| Exercise requirements |
A – In the tax sale excerpt, on what date did the owner and counsel for the Tax Claim Bureau appear before the trial court and agree to set aside the upset sale of the property?
B – Continue the tax sale excerpt from the point where it stops.

On February 12, 2018, Owner filed another set of objections and exceptions to the
confirmation nisi of the consolidated return that was docketed at No. 2018-TX-0002
(2018 Docket).
                On March 2, 2018, Owner and counsel for the Tax Claim Bureau
appeared before the trial court and agreed to set aside the upset sale of the Property.
That day, the trial court issued orders setting aside the upset sale in both the 2017
and 2018 Dockets. At a separate docket No. 2017-TX-0055, the trial court issued
an order granting the Tax Claim Bureau’s petition for confirmation of distribution
of sale proceeds of multiple parcels sold at the September 20, 2017, upset tax sale.
This order stated that with regard to the parcels where there were objections filed,
no distribution was to be made of the proceeds of the sales until the objections had
been fully adjudicated. The order specifically listed the Property and the objections
placed on the 2017 Docket but did not list the objections pending on the 2018
Docket. See Original Record (O.R.), 2017 Docket, Item 4, Exhibit C.

| Recorded data |
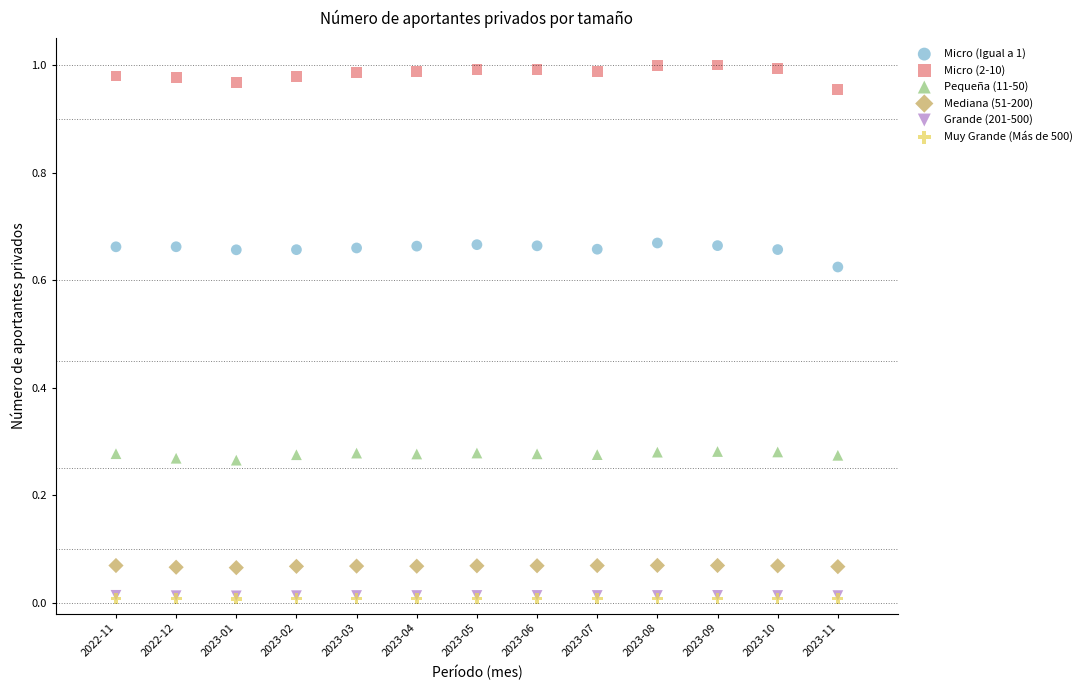

What are all the series names shown in the legend?

Micro (Igual a 1), Micro (2-10), Pequeña (11-50), Mediana (51-200), Grande (201-500), Muy Grande (Más de 500)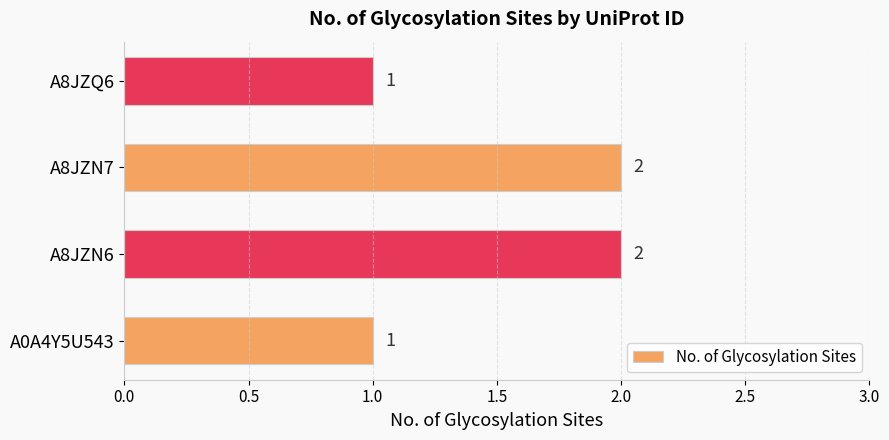

What is the sum of the values at A8JZN6 and A8JZN7?

4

| Responses to the exercise |
A – March 2, 2018

B –
2
    Act of July 7, 1947, P.L. 1368, as amended, 72 P.S. §§5860.101–5860.803.

                                                2
             On March 12, 2018, at the 2017 Docket, Yosaf Saleb (Successful
Bidder) filed an emergency motion to intervene and to vacate the March 2, 2018,
order setting aside the September 20, 2017, upset sale. Successful Bidder argued
that he had a vested interest in the Property and, therefore, the right to intervene. He
also argued that Owner failed to comply with the Pennsylvania Rules of Civil
Procedure and the local court rules by not serving him with her petitions to set aside.
Successful Bidder contended that the trial court’s order issued on March 2, 2018,
deprived him of the “right to be heard[.]” O.R., 2017 Docket, Item 4, at 4, ¶12.
             By order dated March 26, 2018, the trial court granted Successful
Bidder’s emergency motion; vacated the March 2, 2018, order; and scheduled a
hearing for May 9, 2018, on Owner’s objections and exceptions to the upset sale.
             As of March 26, 2018, several orders had been issued. At the 2017
Docket, the order setting aside the upset sale was vacated and a hearing was
scheduled on Owner’s objections and exceptions. At the 2018 Docket, however, the
order setting aside the upset sale remained in effect.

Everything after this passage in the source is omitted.